Here are the endpoints and ports for each challenge:
Challenge | Endpoint | Port |
---|---|---|
ASR | /asr |
5001 |
CV | /cv |
5002 |
OCR | /ocr |
5003 |
RL | /rl |
5004 |
The reason you build separate containers for each challenge (as opposed to having a single server that handles all endpoints) is to make development and testing easier. Because each container is an entirely isolated environment, you can use different Python versions, Python and Linux packages, device drivers, and configurations for each. This can be especially useful because some ML libraries are particular about specific versions of dependencies like numpy
, or device drivers like CUDA. Containerizing your code reduces the likelihood of dependency conflicts.
Evaluation methodology
During Qualifiers, we use Vertex AI online prediction to obtain predictions from your containers for the hidden test data. A Vertex AI Endpoint is created from each submitted container, and HTTP requests are made to that endpoint to trigger predictions.

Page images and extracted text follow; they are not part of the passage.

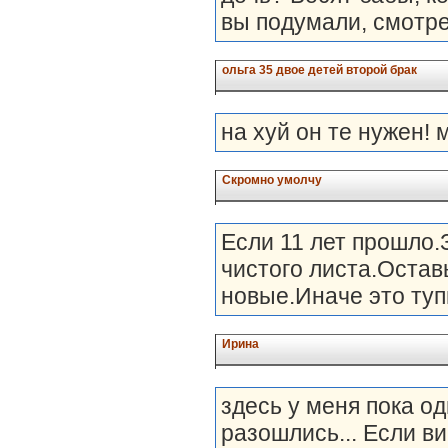
вы подумали, смотре
ольга 35 двое детей второй брак
на хуй он те нужен! м
Скромно умолчу
Если 11 лет прошло.
чистого листа.Остав
новые.Иначе это тупи
Ирина
здесь у меня пока о
разошлись... Если ви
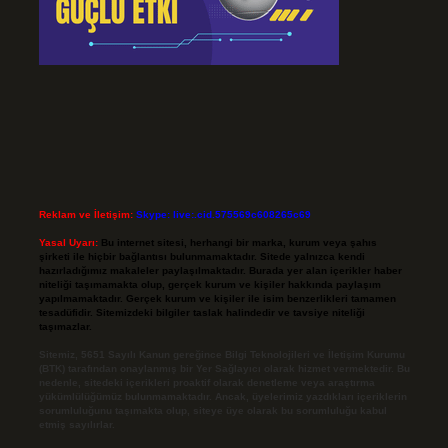
Reklam ve İletişim:
Skype: live:.cid.575569c608265c69
Yasal Uyarı:
Bu internet sitesi, herhangi bir marka, kurum veya şahıs
şirketi ile hiçbir bağlantısı bulunmamaktadır. Sitede yalnızca kendi
hazırladığımız makaleler paylaşılmaktadır. Burada yer alan içerikler haber
niteliği taşımamakta olup, gerçek kurum ve kişiler hakkında paylaşım
yapılmamaktadır. Gerçek kurum ve kişiler ile isim benzerlikleri tamamen
tesadüfidir. Sitemizdeki bilgiler taslak halindedir ve tavsiye niteliği
taşımazlar.
Sitemiz, 5651 Sayılı Kanun gereğince Bilgi Teknolojileri ve İletişim Kurumu
(BTK) tarafından onaylanmış bir Yer Sağlayıcı olarak hizmet vermektedir. Bu
nedenle, sitedeki içerikleri proaktif olarak denetleme veya araştırma
yükümlülüğümüz bulunmamaktadır. Ancak, üyelerimiz yazdıkları içeriklerin
sorumluluğunu taşımakta olup, siteye üye olarak bu sorumluluğu kabul
etmiş sayılırlar.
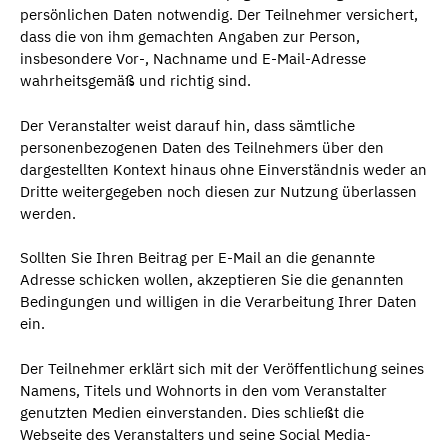
persönlichen Daten notwendig. Der Teilnehmer versichert,
dass die von ihm gemachten Angaben zur Person,
insbesondere Vor-, Nachname und E-Mail-Adresse
wahrheitsgemäß und richtig sind.
Der Veranstalter weist darauf hin, dass sämtliche
personenbezogenen Daten des Teilnehmers über den
dargestellten Kontext hinaus ohne Einverständnis weder an
Dritte weitergegeben noch diesen zur Nutzung überlassen
werden.
Sollten Sie Ihren Beitrag per E-Mail an die genannte
Adresse schicken wollen, akzeptieren Sie die genannten
Bedingungen und willigen in die Verarbeitung Ihrer Daten
ein.
Der Teilnehmer erklärt sich mit der Veröffentlichung seines
Namens, Titels und Wohnorts in den vom Veranstalter
genutzten Medien einverstanden. Dies schließt die
Webseite des Veranstalters und seine Social Media-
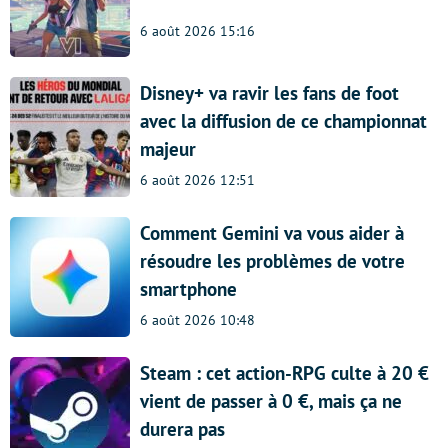
6 août 2026 15:16
Disney+ va ravir les fans de foot
avec la diffusion de ce championnat
majeur
6 août 2026 12:51
Comment Gemini va vous aider à
résoudre les problèmes de votre
smartphone
6 août 2026 10:48
Steam : cet action-RPG culte à 20 €
vient de passer à 0 €, mais ça ne
durera pas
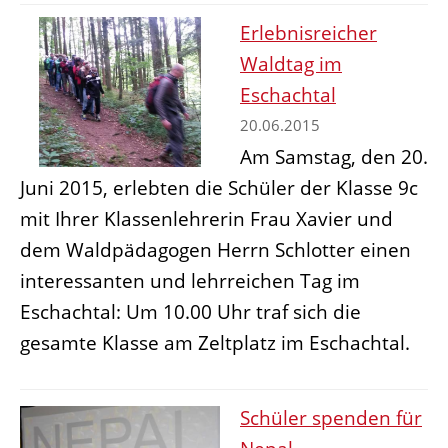
Erlebnisreicher
Waldtag im
Eschachtal
20.06.2015
Am Samstag, den 20.
Juni 2015, erlebten die Schüler der Klasse 9c
mit Ihrer Klassenlehrerin Frau Xavier und
dem Waldpädagogen Herrn Schlotter einen
interessanten und lehrreichen Tag im
Eschachtal: Um 10.00 Uhr traf sich die
gesamte Klasse am Zeltplatz im Eschachtal.
Schüler spenden für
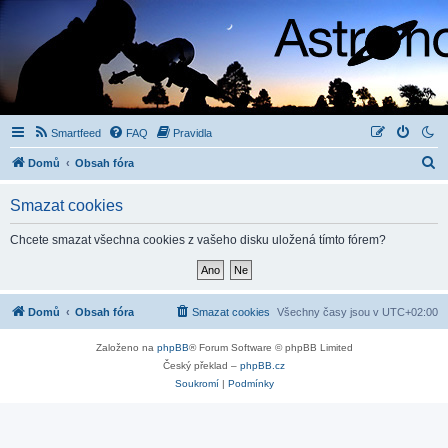
Smartfeed
FAQ
Pravidla
H
Domů
Obsah fóra
l
Smazat cookies
e
d
Chcete smazat všechna cookies z vašeho disku uložená tímto fórem?
a
t
Domů
Obsah fóra
Smazat cookies
Všechny časy jsou v
UTC+02:00
Založeno na
phpBB
® Forum Software © phpBB Limited
Český překlad –
phpBB.cz
Soukromí
|
Podmínky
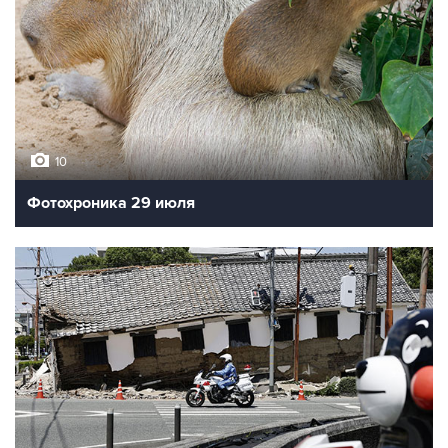
10
Фотохроника 29 июля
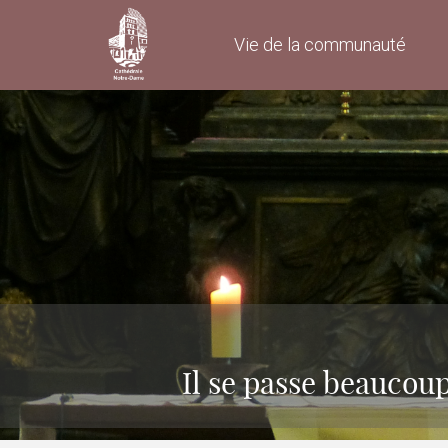
Vie de la communauté
Il se passe beaucou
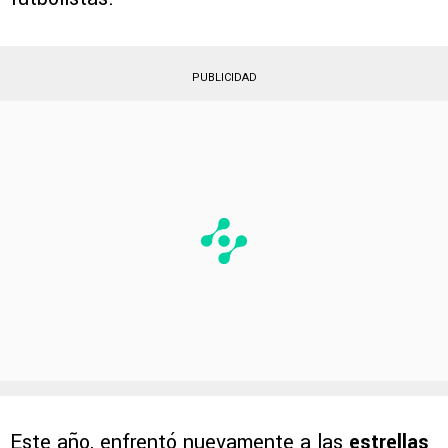
PUBLICIDAD
Este año, enfrentó nuevamente a las
estrellas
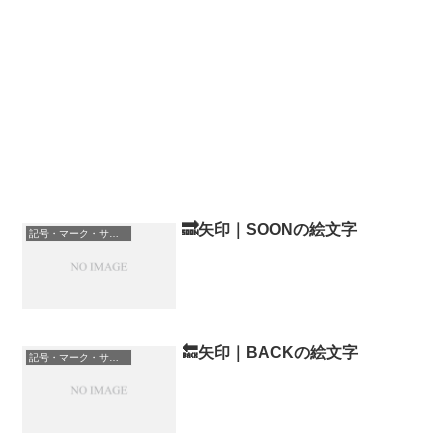
🔜矢印｜SOONの絵文字
記号・マーク・サイン
🔙矢印｜BACKの絵文字
記号・マーク・サイン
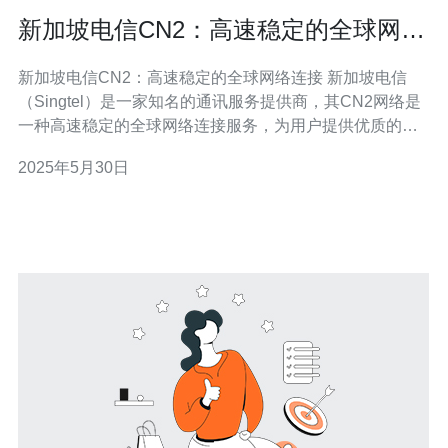
新加坡电信CN2：高速稳定的全球网络
连接
新加坡电信CN2：高速稳定的全球网络连接 新加坡电信
（Singtel）是一家知名的通讯服务提供商，其CN2网络是
一种高速稳定的全球网络连接服务，为用户提供优质的网
络体验。 CN2网络采用了先进的技术和设备，能够提供高
2025年5月30日
速、稳定的网络连接，保障用户在全球范围内的通讯和数
据传输。 新加坡电信的CN2网络覆盖全球各大洲和主要城
市，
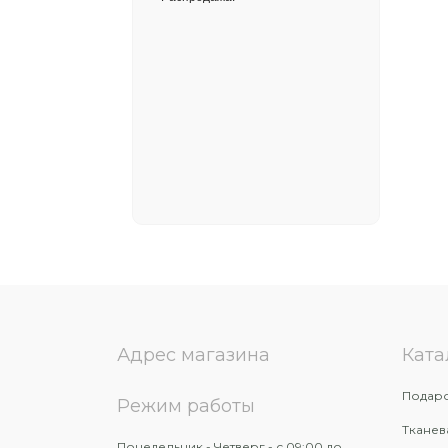
Адрес магазина
Ката
Подаро
Режим работы
Тканев
Понедельник - Четверг - с 09:00 до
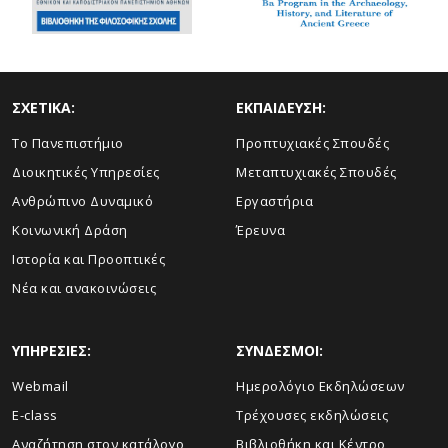
ΣΧΕΤΙΚΑ:
ΕΚΠΑΙΔΕΥΣΗ:
Το Πανεπιστήμιο
Προπτυχιακές Σπουδές
Διοικητικές Υπηρεσίες
Μεταπτυχιακές Σπουδές
Ανθρώπινο Δυναμικό
Εργαστήρια
Κοινωνική Δράση
Έρευνα
Ιστορία και Προοπτικές
Νέα και ανακοινώσεις
ΥΠΗΡΕΣΙΕΣ:
ΣΥΝΔΕΣΜΟΙ:
Webmail
Ημερολόγιο Εκδηλώσεων
E-class
Τρέχουσες εκδηλώσεις
Αναζήτηση στον κατάλογο
Βιβλιοθήκη και Κέντρο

During Semifinals and Finals, we set up a local competition server that interfaces with all your models in real time.
The interfaces for your servers will remain broadly unchanged throughout Qualifiers to Finals.
Hardware
Below are the hardware specifications of the machines on which your models will run.
Qualifiers | Semifinals and Finals | |
---|---|---|
Machine type | Virtual | Physical |
CPU | Intel CPU with 8 logical CPU cores | Intel Core i7-14700KF with 28 logical CPU cores |
RAM | 30 GB | 32 GB |
GPU | Nvidia Tesla T4 with 16 GB VRAM | Nvidia RTX 5070 Ti with 16 GB VRAM |
Disk space | 350 GB, excluding 150 GB boot disk | 1 TB |
Operating system | Debian 11 | Ubuntu 24.04 LTS |
CUDA Toolkit version | 11.8 | 12.8 |
[!IMPORTANT] During Semifinals and Finals, all your models must run simultaneously on the physical machine, sharing CPU, GPU, and RAM. We recommend against simply choosing the largest possible models for Qualifiers, because they may not be able to run simultaneously on the Finals machines. There's nothing stopping you from swapping to a different model for Semifinals and Finals after qualifying, but you should carefully consider whether that's the best use of your team's resources.
The GPU for Semifinals and Finals is based on the Blackwell architecture, while the GPU provided by the online development environment is based on Turing.
[!WARNING] We urge you to avoid changing low-level configurations or having your code rely on obscure features in specific driver versions, because this increases the risk of something breaking between the online and physical environments, which you might not have enough time to fix.